Fearless Youth Hooks 4 Change



Jaya grew up in the Midlands in the UK, where she was the first in her family to attend university. A musician, rapper and singer, Jaya knows how important it is for young people - particularly young people of color -  to have access to creative outlets as well as access to opportunities.

Growing up in the Midlands, Jaya experienced what it was like to belong to Black, Asian or minority ethnic (BAME) community. “Young people from BAME communities suffer the most from educational inequality and lack of social mobility, ever-widening the gap of achievement and Black, Asain and minority ethnic representation across institutions and powerful positions. Not only are people from these communities stigmatized by racial bias, but they are more likely to be from impoverished areas which also has a direct correlation to access to education and social mobility. Furthermore, young people from these communities are more likely to be victims of crime, and less likely to have access to opportunities inside and outside of school to change their reality,” Jaya notes. 

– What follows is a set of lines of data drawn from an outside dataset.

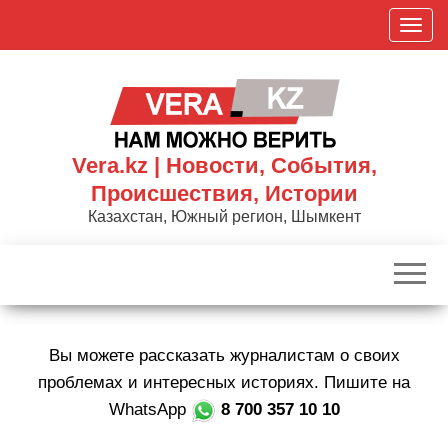
Skip
П
to
о
the
к
content
а
з
а
Vera.kz | Новости, События,
т
Происшествия, Истории
ь
Казахстан, Южный регион, Шымкент
/
С
к
р
ы
Вы можете рассказать журналистам о своих
т
ь
проблемах и интересных историях. Пишите на
н
WhatsApp
8 700 357 10 10
а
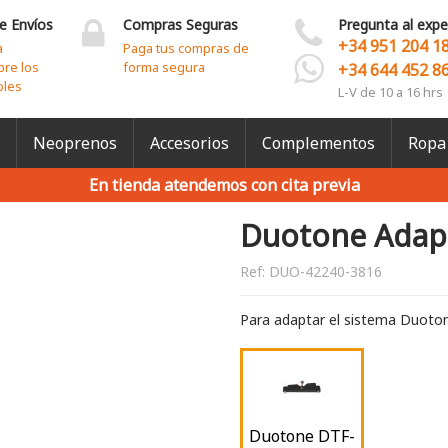
e Envíos
Compras Seguras
Pregunta al expe
+34 951 204 1
a
Paga tus compras de
bre los
forma segura
+34 644 452 8
bles
L-V de 10 a 16 hrs
Neoprenos
Accesorios
Complementos
Ropa
En tienda atendemos con cita previa
Duotone Adap
Ref:
DUO-42240-3816
Para adaptar el sistema Duoto
Duotone DTF-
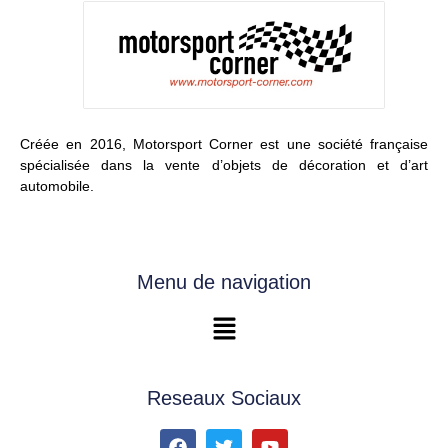
Créée en 2016, Motorsport Corner est une société française
spécialisée dans la vente d’objets de décoration et d’art
automobile.
Menu de navigation
Reseaux Sociaux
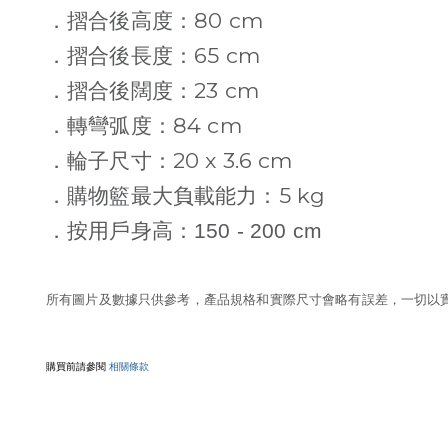
80 cm
．摺合後高度：
65 cm
．摺合後長度：
23 cm
．摺合後闊度：
84 cm
．轉彎弧度：
20 x 3.6 cm
．輪子尺寸：
5 kg
．購物籃最大負載能力：
．
按用戶身高：
150 - 200 cm
所有圖片及數據只供參考，產品規格和實際尺寸會略有誤差，一切以實物
購買前請參閱
相關條款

Talking to other young people in her community, Jaya explains that they felt that the education system did not cater for BAME communities for several reasons. Education focused too much on academic subjects and not enough on creative fields, which are now gaining more importance than ever before thanks to social media. They also felt misunderstood and that teachers and staff did not treat them with the same respect as their white counterparts. The young people Jaya spoke to expressed a sense of hopelessness and disengagement when it came to ideas around future education and jobs, suggesting that they felt doomed no matter what in a society that  simply doesn't seem to care about them. 

Jaya knew she wanted to do something to change this, but what really motivated her to take action was the fact that many BAME youth are extremely talented, with many rapping, singing and creating art but with no opportunities to use their talent. She created Youth Hooks 4 Change, a package that was delivered to young people to sign post them to jobs and creative opportunities in the local area in order to motivate BAME youth to pursue their dreams outside of violence and gangs. “We are offering young people from BAME groups and impoverished areas peer and mentor support alongside care packages that provide them with activities to help get them thinking about different career paths, as well as contact information for mental health, career guidance and volunteer services,” says Jaya. But that’s not it, Youth Hooks 4 Change also offers young people from BAME communities creative avenues to express their talent through free online courses and music studio time to help them explore their hobbies and interests on a deeper level.  

With support from Peace First Jaya was not only able to pay for the contents of the care package but to also think about the long term impact of her project. Jaya with the support of Peace First began to think about how she could support young people beyond just the initial stage and develop more intimate relationships with those who sign up.

Reflecting on her project Jaya says that the project creation journey with Peace First deepened her understanding of the inequality of access, as many young people do not have access to the internet or even a phone, so her team had to think of ways to ensure that they cater to as many young people as possible. She hopes to secure more funding to expand the project beyond Nottingham and to other BAME communities across the country.